I think the big takeaways are:

  • The system log activity is directly correlated to use. This is probably objective for everyone.
  • Mild/Medium use of a Roku system generates just as much traffic as blocking DNS requests coming from Roku. We see a minor change in overall traffic from the Living Room host when we allowed all logging (0.5% difference).
  • For systems not is regular use, the DNS logging traffic decreases by 50-70 seconds per beacon if traffic is allowed supporting Reddits point that blocking traffic is, therefore, causing more traffic. Again, if you use a system frequently, it will generate just as much traffic if you were to block the DNS requests. 

What’s Roku Logging?

I’ll list a few of the things but first, here is the Roku Privacy Policy.

  • Name
  • Email Address
  • Postal Address
  • Phone Number
  • Birth Date
  • Demographic
  • Social Media Accounts
  • Shipping Information
  • Purchase information
    • Web Cookies
    • Roku App Purchases
    • Gift purchases
  • Credit Card Information
  • Personal Information on friends/connections:
  • IP address
  • Operating System type
  • Operating System Version
  • WiFi network name
  • WiFi networking connection metrics
  • Web Cookie Data

The list goes on and on and on. But reading a privacy policy just isn’t sexy. So, I’ve pulled a few PCAP’s from my router  which, didn’t amount to much other than mapping the AWS buckets.

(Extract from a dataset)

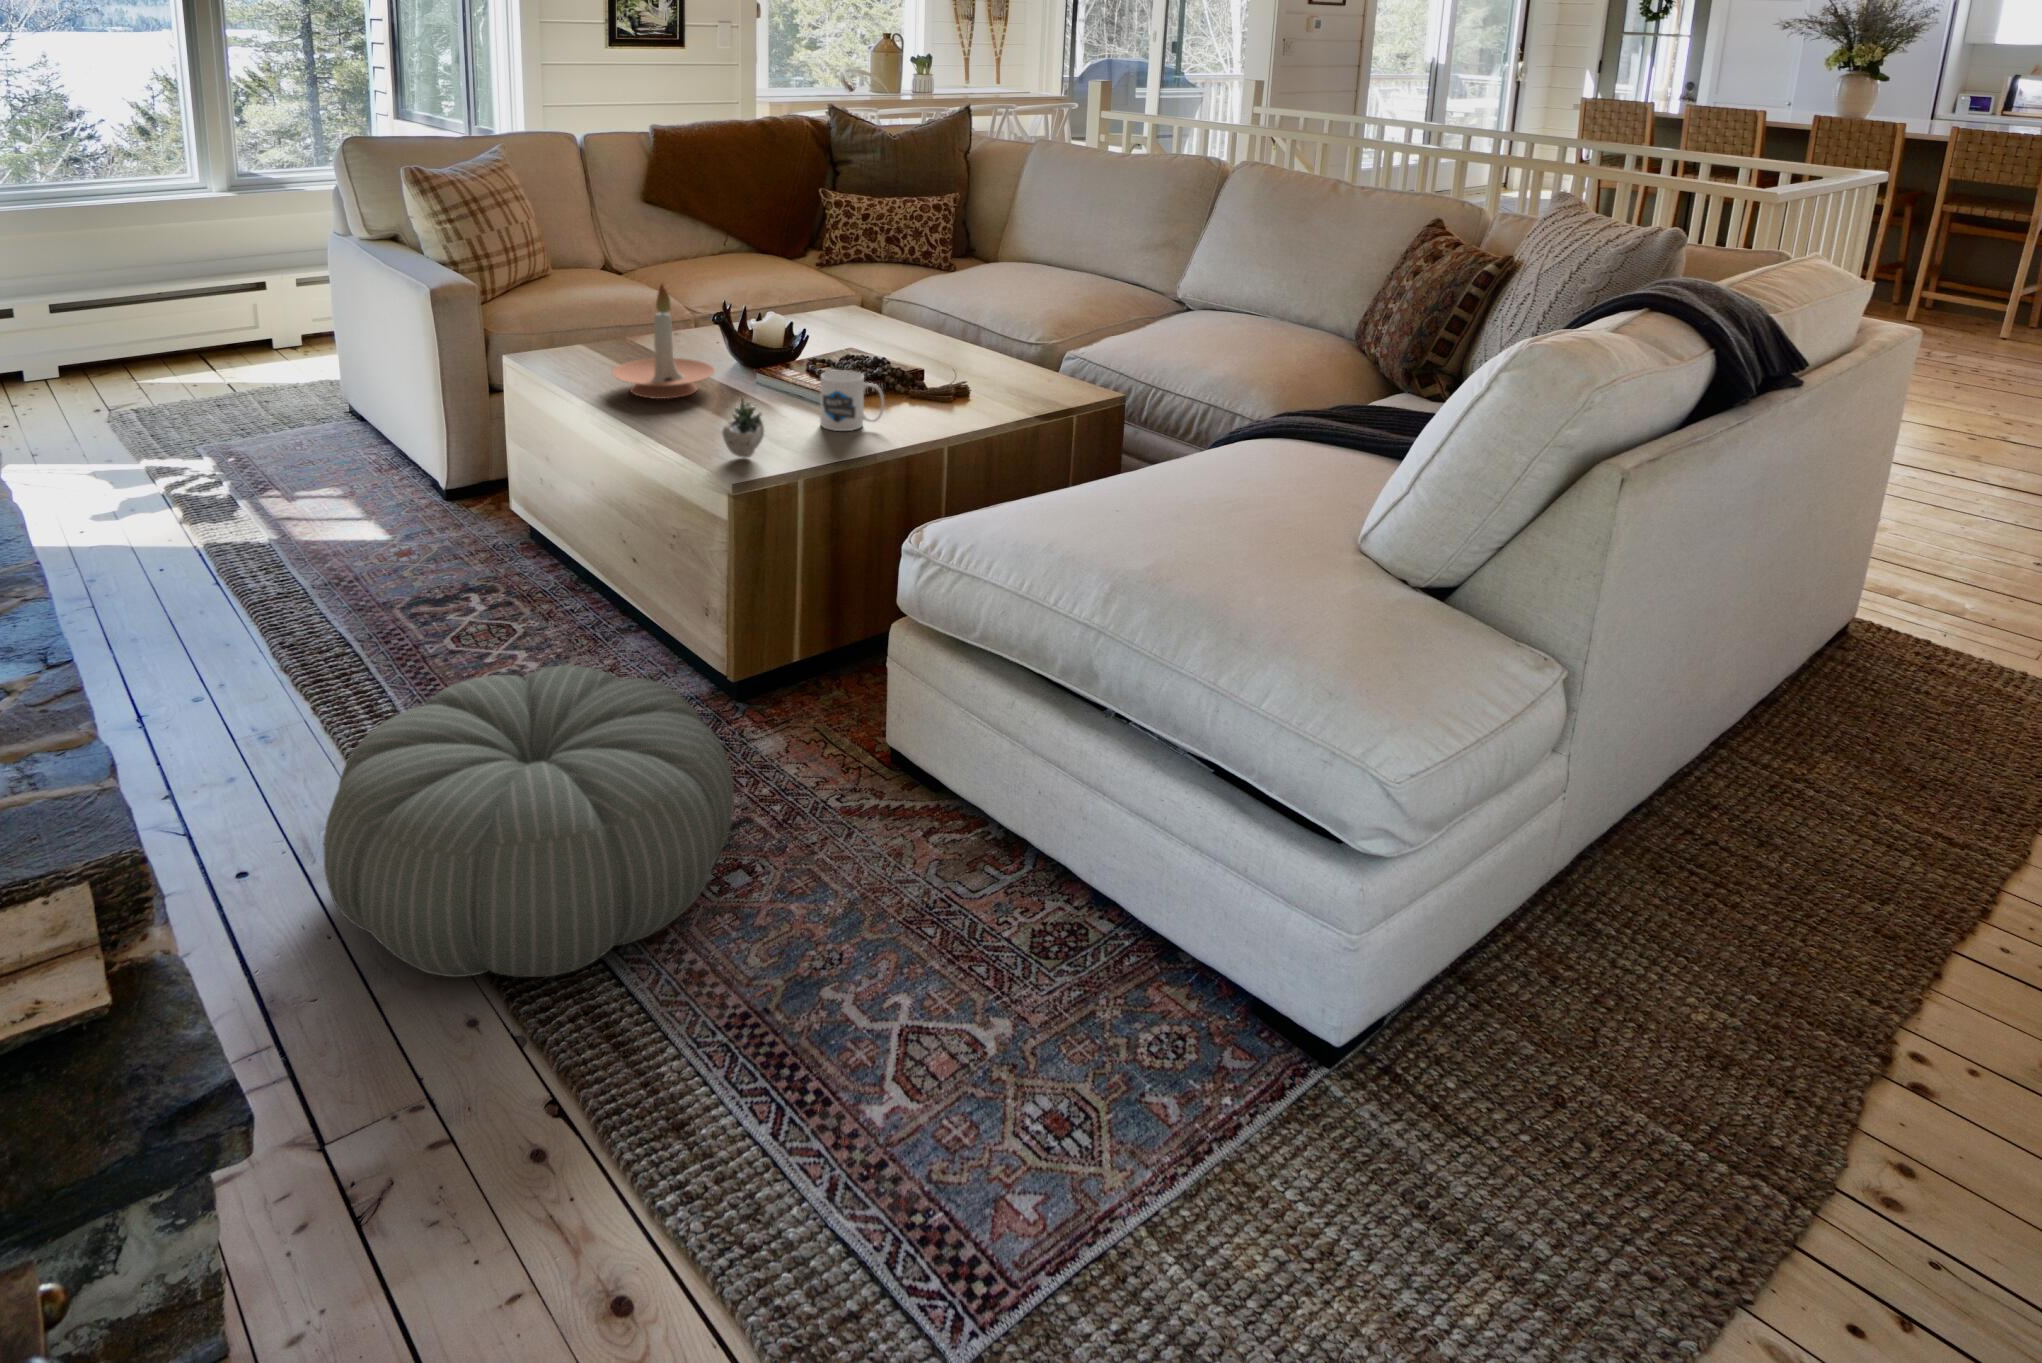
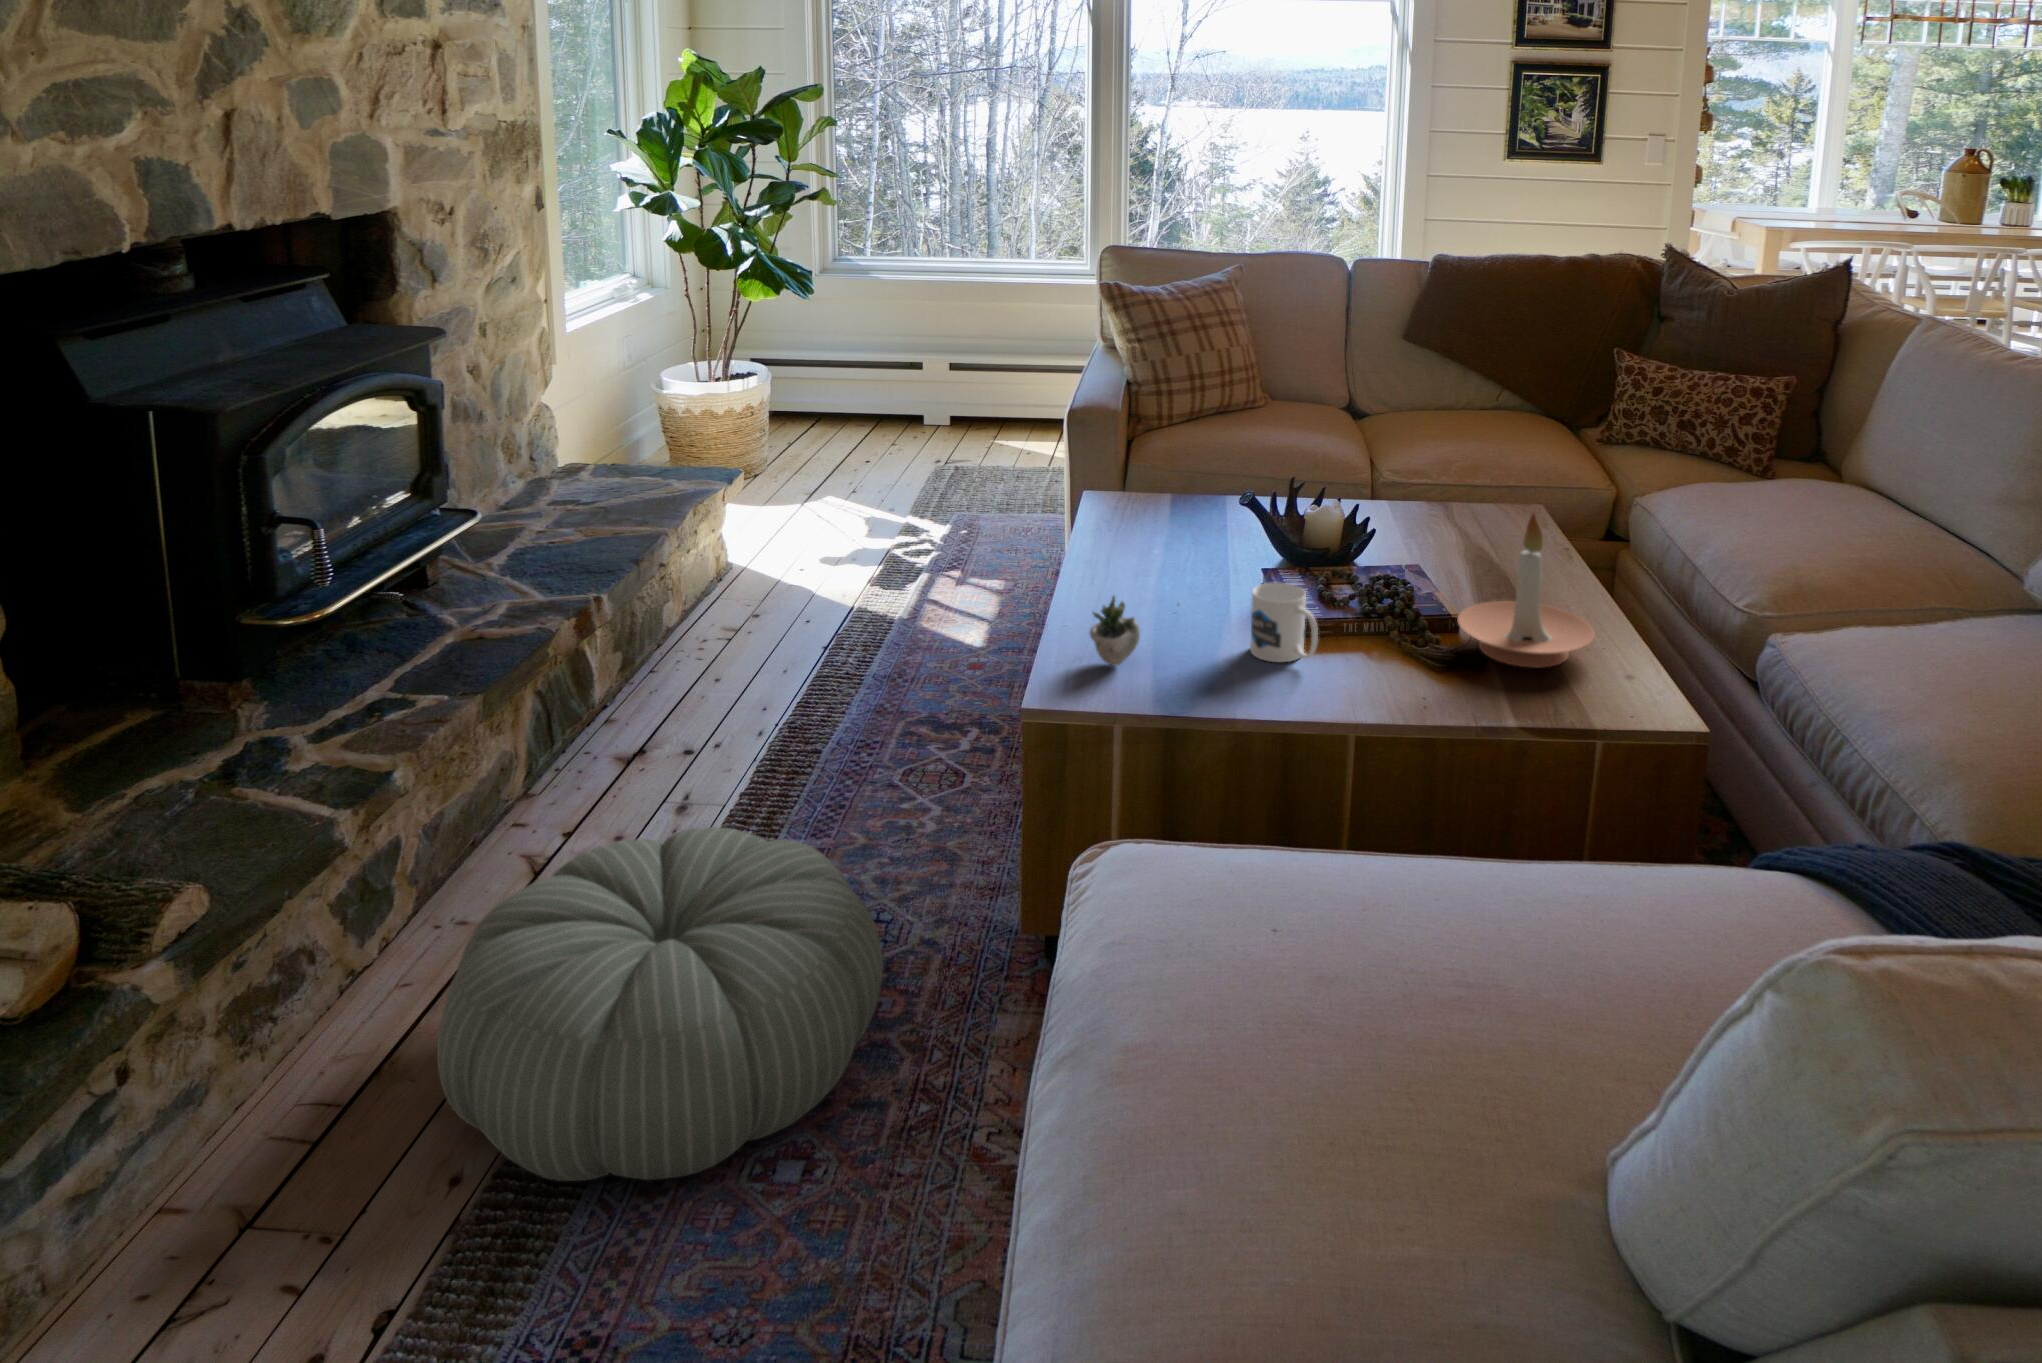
candle holder: present [612,284,715,399] -> present [1458,514,1594,668]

My next attempt to pull data from the logging PCAP’s was to DNS and ARP cache poison one of the Roku’s while running an HTTPS proxy and a self-signed certificate. This just ended up in a CA authenticity failure which, was to be expected. Maybe SSLStrip could work? Not sure yet but, this might not be the right path.

Future Research

Here is what I am currently working on in attempts to get more information all together.

Roku’s used to have a TCPDump utility when you enabled developer mode. All of my devices have been connected and have auto-update on. There’s also no way to revert the box to an older OS. However, I think I have a good lead on a system that has not been connected for a few years and might be interesting.

Roku’s developer API and Brightscript:

Roku uses their own programming language called brightscript. The API is pretty well documented and it’s very simple to enable developer mode via secret menus and start pulling XML information from the system. The issue is there is no direct contact to the underlying OS (Which is Linux) with the exception of a telnet shell with access to the free command. And trust me, I’ve tried all sorts of command injection with that!

What is scribe logs roku
Telnet Free Command

Within the Roku Developer documentation though it does talk about the way brightscript applications are sand-boxed and have limited access to system functions. The brightscript might be a dead end but, it’s worth a shot so I will build a few basic apps and see what information I can get from the system or the effetive application hypervisor.

Another interesting part of the Roku External API is the capability to send remote commands to the system via HTTP GET requests. By remote commands I mean the literal Roku Remote (Home, Netflix, Back, Up, etc.). This is interesting because it means that it may be possible to enable developer mode and manipulate settings without physical access to the system. So, if there was a possible exploit vector via a Brightscript application, that path to exploitation could hypothetically be automated.